Triathlon swimming is different from competitive swimming. Although the goals are the same–complete the distance as fast as possible–triathlon requires you to be as efficient as you can in order save energy for the bike and run later on. In fact, many triathletes feel that the race does not really start until they get on the bike, and they think of the swim as a warm-up for the hard parts still to come.
Most of your triathlon swim training should focus on perfecting your technique and getting used to the distance you need to swim in the race. As your technique improves and you gain experience in open water, you can begin to focus on increasing your speed. Your greatest improvements in speed will occur as your technique improves. The more efficient your swimming is, the less energy you need to complete the distance in a faster time. But the biggest challenge you need to overcome is learning to use the resistance created by the water to your advantage, rather than letting it slow you down.
Before you begin to work on your swimming technique, you need to able to control your breathing and maintain a relaxed rhythm. Next time you swim, think about starting to exhale as soon as your face re-enters the water, and then exhale completely before you take another breath. One of the “secrets” to swim-breathing is to only inhale when your face is out of the water. If you’re taking the time to exhale and then inhale, your breath and rhythm will be out of whack, and you’ll feel out of breath.
The best way to improve your technique may be to take a class or get some instruction to drive home these key elements to effective swimming. These will reduce your drag and you’ll find you’re using less energy to move through the water. Remember, learning new swim techniques is often about breaking bad habits and teaching your body to move in new ways. It takes time and practice, so try swimming the drills suggested in each key. They will help you to think about what you’re doing in the water, and how your body moves.
Front Quadrant Swimming
Our natural tendency is to swim with our arms in opposition–one arm forward and the other arm backward. This is a very unbalanced position and creates a lot of drag. Front Quadrant swimming means one arm or hand is always in front of your body. Extend your arm as it enters the water — as if you are reaching for the end of the pool, and keep that arm extended just below the surface of the water until your other arm begins to enter the water. This is not a natural movement, but it will pull you through the water more effectively.
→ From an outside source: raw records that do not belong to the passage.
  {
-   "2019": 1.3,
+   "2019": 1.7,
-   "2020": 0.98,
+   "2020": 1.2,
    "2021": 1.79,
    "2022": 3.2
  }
Drills: Alphabet Drills, One Arm Drill, Catch-Up Drill.
Streamline Body Position
This means getting your body long and thin to reduce drag. You should look like a torpedo in the water. When you extend your arm forward, try to press your shoulder against your head and against your ear while you keep your head down, facing the bottom of the pool–don’t look forward! As you reach your hand forward, shrug your shoulder to further extend your arm. The key to being streamlined is to keep your arm next to your ear as you reach forward and glide. Remember to keep the arm straight.
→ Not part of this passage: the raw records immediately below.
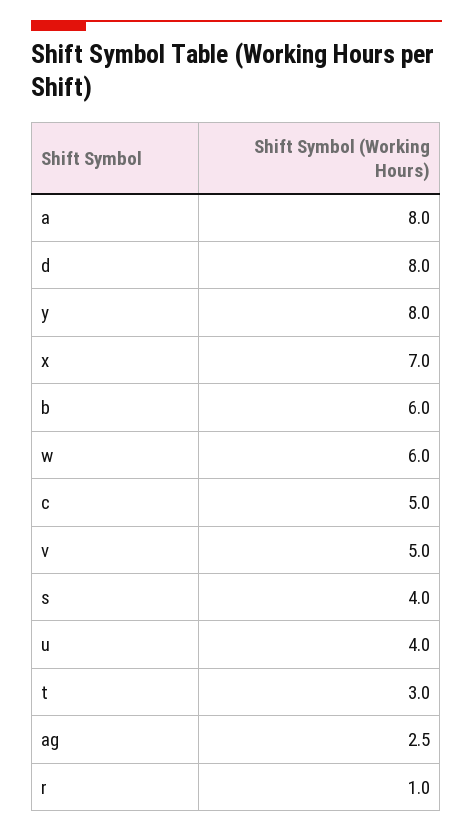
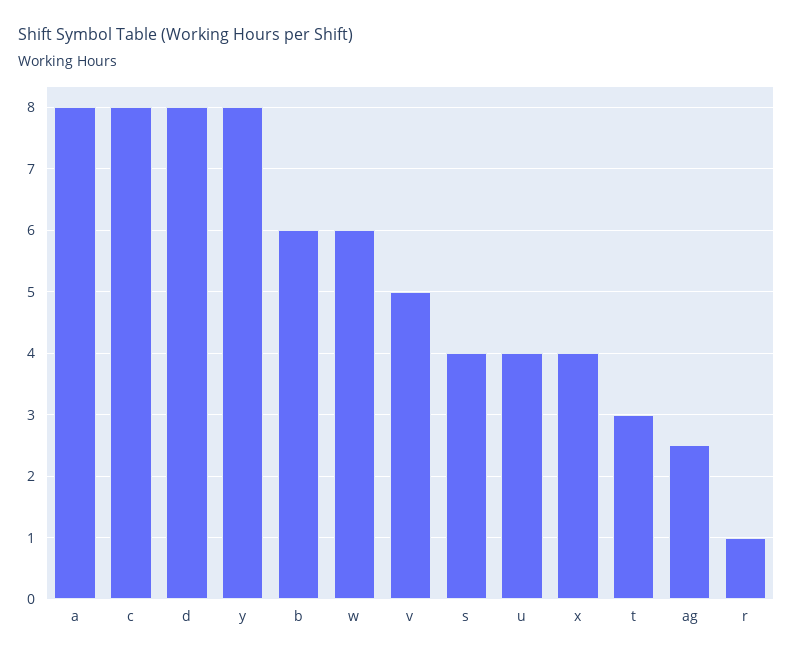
  {
    "a": 8,
    "d": 8,
    "y": 8,
-   "x": 7,
+   "x": 4,
    "b": 6,
    "w": 6,
-   "c": 5,
+   "c": 8,
    "v": 5,
    "s": 4,
    "u": 4,
    "t": 3,
    "ag": 2.5,
    "r": 1
  }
Drills: One Arm Drill, Catch-Up Drill.
Horizontal Body Position
Remaining in a horizontal position is critical in efficient swimming. When you kick, your heels should just break the surface of the water. Do not allow your knees or feet to move outside your frontal profile. A slight, slow kick is usually all that’s necessary to keep your feet at the surface. Kicking will not help you move faster, it uses an incredible amount of energy for very little propulsion. Also, you runners need to work on pointing your toes straight back, instead of at the pool bottom.
Drills: One Arm Drill and Catch-Up Drill (with a kick board and fins.)
Rotating your torso will improve your position as you breathe, and help you remain streamline and horizontal. Your arm will extend naturally as you roll and complete the opposite arm pull. A key element of open water technique is your body roll. You should be rolling onto your side with each stroke. This reduces drag, makes your stroke efficient and helps reduce the energy needed to recover after each stroke. Torso rotation starts at your hip, just like when you swing a baseball bat or a golf club.
Drills: S&M Drill, Dial Soap Drill, No-Arm Drill.
Pull / Power Phase and Recovery
Although many people focus on the Pull / Power Phase of the stroke in order to improve swimming, your swimming will be faster and easier if you master the first four keys. The Pull / Power Phase is about “grabbing” the water. Most people attempt to move their hand from in front of their body to along side their hip. To be efficient and fast, you must grab the water and pull your body past your hand. Think about it this way: your hand shouldn’t move very much from the point you grab the water until you lift your hand out of the water. Your body moves, your hands stay still pushing against the water.